• **DESCRIPTION OF THE TASK**: The reply is to contain the full listing, repeated exactly, with pictures left out.

━━ GIVEN DATA ━━

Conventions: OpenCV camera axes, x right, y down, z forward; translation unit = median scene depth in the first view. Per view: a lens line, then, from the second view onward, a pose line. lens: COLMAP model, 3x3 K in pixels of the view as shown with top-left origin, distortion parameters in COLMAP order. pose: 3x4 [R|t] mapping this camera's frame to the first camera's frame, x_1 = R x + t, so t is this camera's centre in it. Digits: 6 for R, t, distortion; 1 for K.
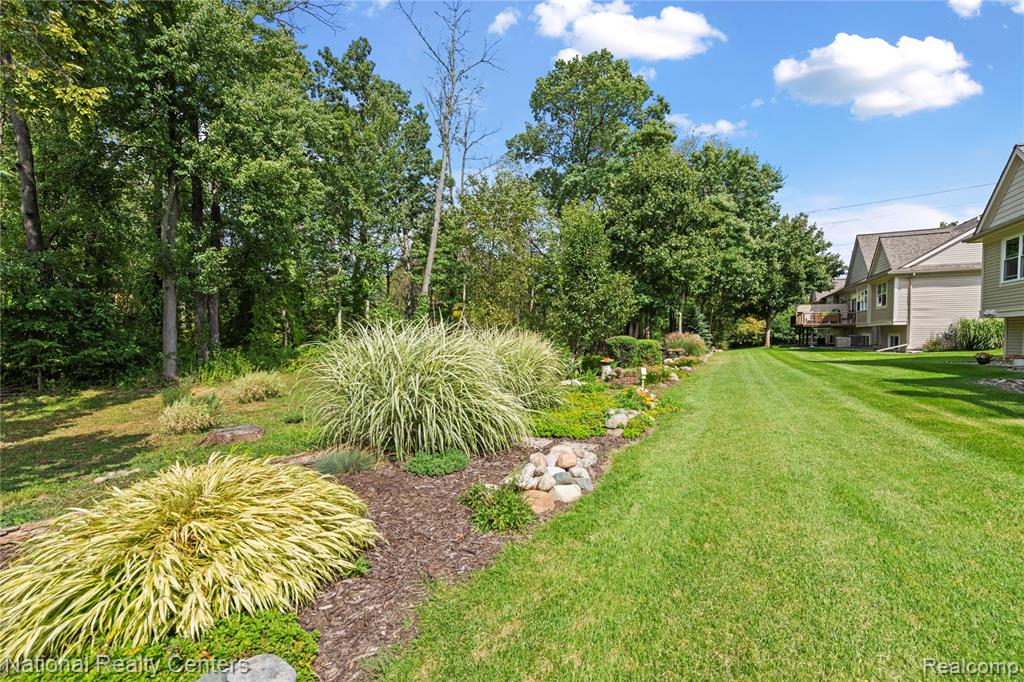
lens RADIAL K [[407.3, 0, 522.0], [0, 407.3, 344.2], [0, 0, 1]] dist [0.012019, -0.000465]
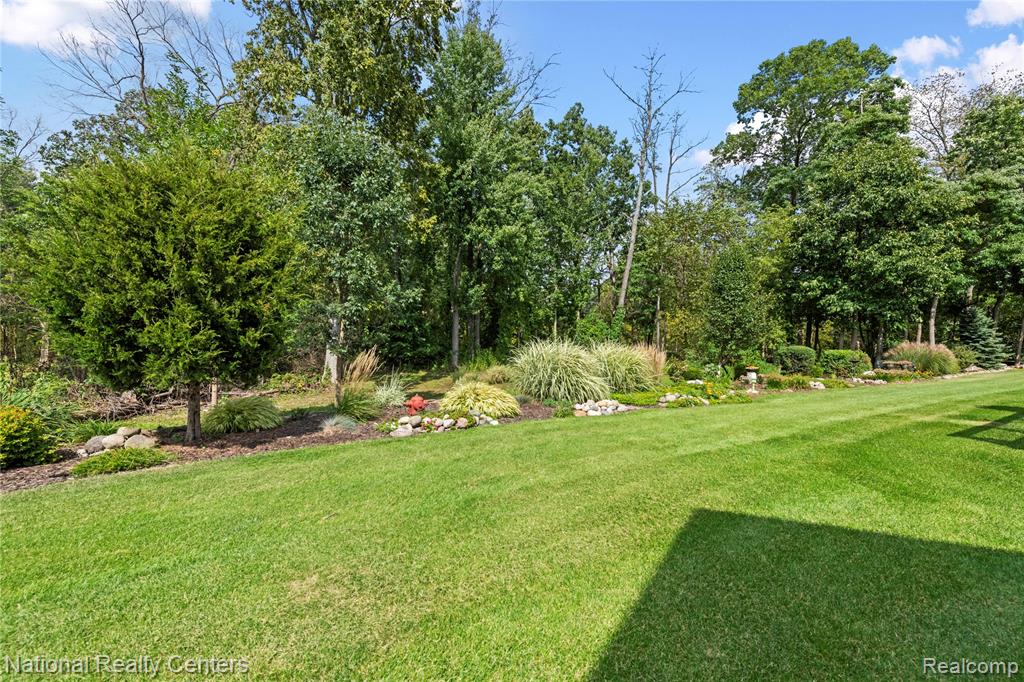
lens RADIAL K [[407.3, 0, 510.7], [0, 407.3, 336.1], [0, 0, 1]] dist [0.012019, -0.000465]
pose [[0.848560, 0.006802, -0.529055, 0.148933], [-0.020447, 0.999592, -0.019942, -0.008188], [0.528704, 0.027740, 0.848353, -0.208656]]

━━━

• **EXERCISE RESULT**:
Conventions: OpenCV camera axes, x right, y down, z forward; translation unit = median scene depth in the first view. Per view: a lens line, then, from the second view onward, a pose line. lens: COLMAP model, 3x3 K in pixels of the view as shown with top-left origin, distortion parameters in COLMAP order. pose: 3x4 [R|t] mapping this camera's frame to the first camera's frame, x_1 = R x + t, so t is this camera's centre in it. Digits: 6 for R, t, distortion; 1 for K.
lens RADIAL K [[407.3, 0, 522.0], [0, 407.3, 344.2], [0, 0, 1]] dist [0.012019, -0.000465]
lens RADIAL K [[407.3, 0, 510.7], [0, 407.3, 336.1], [0, 0, 1]] dist [0.012019, -0.000465]
pose [[0.848560, 0.006802, -0.529055, 0.148933], [-0.020447, 0.999592, -0.019942, -0.008188], [0.528704, 0.027740, 0.848353, -0.208656]]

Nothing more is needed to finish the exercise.